We need to make it possible for new technologies to once again interoperate with incumbent platforms without the risk of prosecution. It is what allowed the tech industry to develop up to this point and is what will be necessary to ensure that it continues to develop out into the future.

OCEN

Over the past few months, I’ve had an opportunity to work on a few practical implementation of the Open Credit Enablement Network Specification (OCEN). I have been struck by the way in which these principles foster the sort of interoperability that Doctorow has been calling for.

The bold ambition of OCEN is to fix India’s broken credit market infrastructure. The solution it proposes calls for the unbundling of lending by disaggregating the entire loan ecosystem and then atomising it down to its constituent parts. This allows multiple specialized entities to each individually perform one of the many sub-tasks that go into a lending product. Some entities will focus on sourcing and distribution while others will carry out identity verification, underwriting, capital arrangement, cash entrapment and a whole host of other functions. For all these entities the OCEN specification will be the common language that will string the different functions they perform into a single coherent user experience.

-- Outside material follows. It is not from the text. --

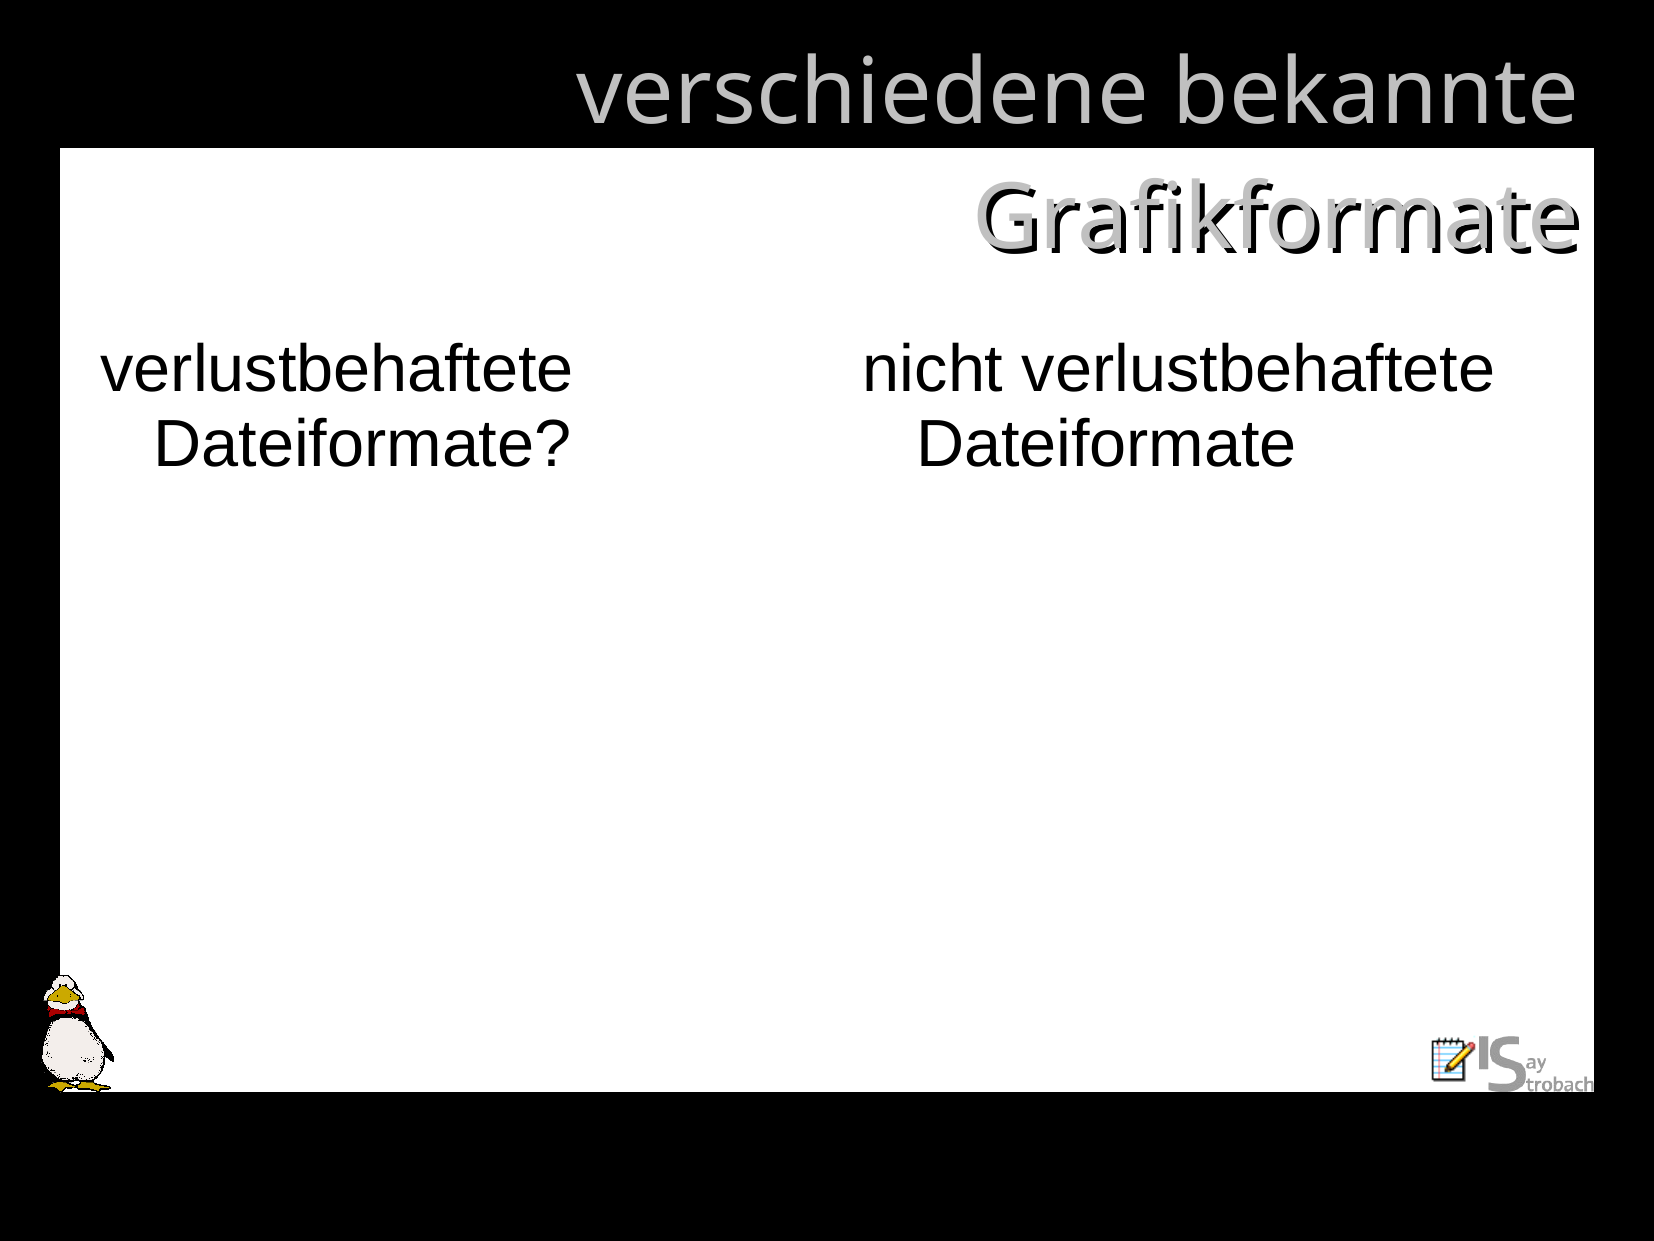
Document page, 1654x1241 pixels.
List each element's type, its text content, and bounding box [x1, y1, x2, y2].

At scale, OCEN will generate a profusion of products. There is nothing like taking apart an entire ecosystem to help you realise that there are many other ways in which it could be put back together again than even you thought were possible.

But perhaps more significantly, by atomising loan services in this fashion we will have created an army of micro-service providers and given each of them the opportunity to develop a whole new set of highly atomised skills. We can then string some or all of these different service providers together in countless different ways giving rise to dozens of new and innovative products and several more novel and efficient ways of getting things done.

For OCEN to work each constituent entity must be capable of radically interoperating with every other. And when we are able to achieve that level of interaction we will have brought back some of the adversarial interoperability magic that we so desperately need today.